You opened an executive power pandora’s box.  You all on the Court are fond of hypotheticals.  Let’s do some to explore logical outcomes of your decision:

Hypothetical One: Trump issues an executive order invalidating the 13th Amendment, arguing it was ratified under duress.  Effective immediately slavery would no longer be illegal.  By your ruling, slavery would be legal throughout the land, unless paused locally, until the Supreme Court got around to declaring the executive order unconstitutional.  

Hypothetical Two:  Trump declares Brown v. Board of Education void and orders the segregation of federal government offices, schools, and facilities, permitting the designation of “whites only” spaces.  By your ruling, ‘separate but equal’ would be legal throughout the land, unless paused locally, until you all at the Supreme Court got around to declaring the executive order unconstitutional.  

While you may think that these hypothetical executive orders are outrageous, don’t you think the ban on birthright citizenship is just as wicked? While purporting to be race neutral, the ban is blatantly racist, targeting predominantly brown and black undocumented migrants and their unborn children, who make up the bulk of migrants to this country in this era.  If the bulk of undocumented migrants were from predominantly white countries, vice Mexico, Central or South America, or Africa, there would be no ban on birthright citizenship.  Yet you casually let the ban start in 30 days.  You could have made the same ruling but paused implementation for 90 days. One suspects that the Court will overturn birthright citizenship, in part, soon.

Furthermore, post-ruling remarks by you and Roberts are not helpful.  Chief Justice Roberts’ comment, “It would be good if people appreciated it’s not the judges’ fault that a correct interpretation of the law meant that, no, you don’t get to do this,…”  That’s funny because mostly you all rule that Trump gets to do just what he wants in most every shadow docket case that comes before you.  You know, from a philosophical and humanist perspective, a ‘correct’ interpretation is not always the ‘right’ ruling.  Things aren’t always black and white.  
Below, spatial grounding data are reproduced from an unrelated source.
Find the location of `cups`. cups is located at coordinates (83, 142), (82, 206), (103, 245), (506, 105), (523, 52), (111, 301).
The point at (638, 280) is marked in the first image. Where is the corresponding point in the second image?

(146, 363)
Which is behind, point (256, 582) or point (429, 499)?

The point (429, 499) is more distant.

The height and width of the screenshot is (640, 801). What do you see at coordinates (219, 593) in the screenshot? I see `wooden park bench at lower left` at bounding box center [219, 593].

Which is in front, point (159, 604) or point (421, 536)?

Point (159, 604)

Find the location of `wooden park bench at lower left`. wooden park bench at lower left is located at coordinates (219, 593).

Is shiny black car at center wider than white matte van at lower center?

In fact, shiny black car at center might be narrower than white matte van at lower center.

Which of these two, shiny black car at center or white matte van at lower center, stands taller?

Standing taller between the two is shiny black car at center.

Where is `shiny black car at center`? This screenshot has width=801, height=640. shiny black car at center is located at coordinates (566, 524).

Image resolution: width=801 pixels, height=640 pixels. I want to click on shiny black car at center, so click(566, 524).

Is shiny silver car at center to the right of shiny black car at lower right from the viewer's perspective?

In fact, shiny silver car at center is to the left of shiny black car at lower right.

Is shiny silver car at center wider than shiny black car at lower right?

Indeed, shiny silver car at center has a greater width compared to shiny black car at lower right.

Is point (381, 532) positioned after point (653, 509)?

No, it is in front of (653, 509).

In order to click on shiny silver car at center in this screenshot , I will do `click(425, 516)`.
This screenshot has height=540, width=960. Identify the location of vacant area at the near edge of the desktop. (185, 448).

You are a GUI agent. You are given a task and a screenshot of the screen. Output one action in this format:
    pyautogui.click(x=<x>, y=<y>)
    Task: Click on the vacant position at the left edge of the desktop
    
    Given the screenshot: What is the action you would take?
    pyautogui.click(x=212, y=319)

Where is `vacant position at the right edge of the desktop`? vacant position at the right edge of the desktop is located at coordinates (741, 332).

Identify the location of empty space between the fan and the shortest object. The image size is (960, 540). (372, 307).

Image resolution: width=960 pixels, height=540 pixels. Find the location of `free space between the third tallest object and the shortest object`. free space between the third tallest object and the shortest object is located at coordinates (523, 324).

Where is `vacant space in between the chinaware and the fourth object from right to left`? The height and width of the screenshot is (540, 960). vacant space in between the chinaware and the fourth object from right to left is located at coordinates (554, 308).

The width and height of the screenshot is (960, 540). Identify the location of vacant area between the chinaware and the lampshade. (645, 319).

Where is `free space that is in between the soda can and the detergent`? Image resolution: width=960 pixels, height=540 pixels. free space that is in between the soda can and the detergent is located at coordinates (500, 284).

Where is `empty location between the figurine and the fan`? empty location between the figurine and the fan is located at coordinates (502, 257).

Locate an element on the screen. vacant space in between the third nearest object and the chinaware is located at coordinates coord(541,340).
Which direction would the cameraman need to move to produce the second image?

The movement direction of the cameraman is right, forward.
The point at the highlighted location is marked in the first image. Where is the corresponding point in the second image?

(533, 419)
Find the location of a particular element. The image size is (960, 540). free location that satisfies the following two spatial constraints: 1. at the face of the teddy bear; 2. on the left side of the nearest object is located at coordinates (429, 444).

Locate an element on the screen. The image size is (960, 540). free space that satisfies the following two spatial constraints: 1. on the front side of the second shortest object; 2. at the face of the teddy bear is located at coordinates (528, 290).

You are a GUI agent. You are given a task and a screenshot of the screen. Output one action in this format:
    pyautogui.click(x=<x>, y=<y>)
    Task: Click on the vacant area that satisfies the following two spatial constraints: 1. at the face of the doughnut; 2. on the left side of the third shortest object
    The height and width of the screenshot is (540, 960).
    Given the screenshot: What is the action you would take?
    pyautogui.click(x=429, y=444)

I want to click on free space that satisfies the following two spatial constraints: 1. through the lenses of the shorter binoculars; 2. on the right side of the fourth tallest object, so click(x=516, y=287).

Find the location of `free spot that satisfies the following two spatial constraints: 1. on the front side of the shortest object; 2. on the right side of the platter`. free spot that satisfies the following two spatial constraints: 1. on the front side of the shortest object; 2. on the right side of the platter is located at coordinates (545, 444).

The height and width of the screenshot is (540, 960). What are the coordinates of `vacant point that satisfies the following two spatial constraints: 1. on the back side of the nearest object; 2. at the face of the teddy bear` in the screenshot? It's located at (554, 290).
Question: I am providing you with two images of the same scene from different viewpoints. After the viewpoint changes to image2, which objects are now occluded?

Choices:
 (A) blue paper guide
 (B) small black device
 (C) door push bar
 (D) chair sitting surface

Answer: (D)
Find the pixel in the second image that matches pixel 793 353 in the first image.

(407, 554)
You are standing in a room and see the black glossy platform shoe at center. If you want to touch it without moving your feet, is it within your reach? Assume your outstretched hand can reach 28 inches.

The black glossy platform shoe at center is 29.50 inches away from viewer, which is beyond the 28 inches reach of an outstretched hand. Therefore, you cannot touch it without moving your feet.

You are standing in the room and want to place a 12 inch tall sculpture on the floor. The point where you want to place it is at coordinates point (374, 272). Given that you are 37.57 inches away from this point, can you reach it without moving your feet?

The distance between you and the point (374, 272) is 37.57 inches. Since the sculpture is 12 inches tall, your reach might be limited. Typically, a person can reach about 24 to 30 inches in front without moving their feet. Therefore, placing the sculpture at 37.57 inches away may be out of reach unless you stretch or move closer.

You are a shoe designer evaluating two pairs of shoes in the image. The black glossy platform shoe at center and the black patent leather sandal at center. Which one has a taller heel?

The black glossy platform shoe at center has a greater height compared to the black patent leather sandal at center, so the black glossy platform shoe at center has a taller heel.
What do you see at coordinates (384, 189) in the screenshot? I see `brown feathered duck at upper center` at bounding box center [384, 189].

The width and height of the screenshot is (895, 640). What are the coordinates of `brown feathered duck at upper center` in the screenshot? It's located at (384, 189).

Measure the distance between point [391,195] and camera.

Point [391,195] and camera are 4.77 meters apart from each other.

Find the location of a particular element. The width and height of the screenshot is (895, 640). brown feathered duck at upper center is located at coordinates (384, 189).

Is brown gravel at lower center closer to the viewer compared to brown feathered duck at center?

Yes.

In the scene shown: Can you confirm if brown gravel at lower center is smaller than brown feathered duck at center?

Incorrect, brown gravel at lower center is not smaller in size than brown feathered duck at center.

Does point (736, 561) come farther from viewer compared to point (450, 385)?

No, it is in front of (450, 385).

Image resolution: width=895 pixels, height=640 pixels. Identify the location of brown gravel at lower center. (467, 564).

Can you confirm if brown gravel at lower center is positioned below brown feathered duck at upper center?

Roberts’ comments show just how detached and callus your conservative majority have become.  You act as if your decisions are purely academic exercises, without any real-life consequences, such as being born stateless in America or being put to death.  You won’t be up to your assess in alligators but many literally will be.

If you wrestle with these paradoxes and nuances and life shattering decisions, it does not show in your antiseptic prose or victory laps.  Show some humanity, will you.  And as for your comments about Justice Jackson, I would rather have an imperial judiciary – since it doesn’t have the sword or the purse — than an unchecked imperial crazy-like-a-loon presidency, although I don’t wish to insult the Common Loon, which is a beautiful waterbird with a wonderful, haunting call.

Let me finish with a bit of history.  In 1933, because of parliamentary deadlock, political polarization, and a failed economy, German Conservative parties supported the appointment of a political novice to be head of government instead of forming a ruling coalition with the Left.  They preferred the fascists to the leftists.  The Conservatives thought they could control this political neophyte.  Sound familiar.  After assuming the Chancellorship, parliament passed a law giving the new Chancellor four years to rule by decree.  

That Chancellor was Adolph Hitler and it did not end well for the Germans. In a similar fashion, Congress is letting Trump rule by decree for the next four years, and you, the Supreme Court, are also permitting Trump to rule by decree.  I am not arguing that Trump and Hitler are moral equivalents, but Trump is the leader of an ultranationalist populist movement that is presently eroding the rule of law, like a melting ice sheet in Antarctica.  And, as the big, beautiful bill lays out in its 900 plus pages, he is not a true friend of the working classes.  Instead, transferring immense riches to the top 10 percent through regressive tax policies, building a police state, and further hollowing out the American dream for most working-class folks.   Do you think the $40 billion in new prisons will be just for migrants?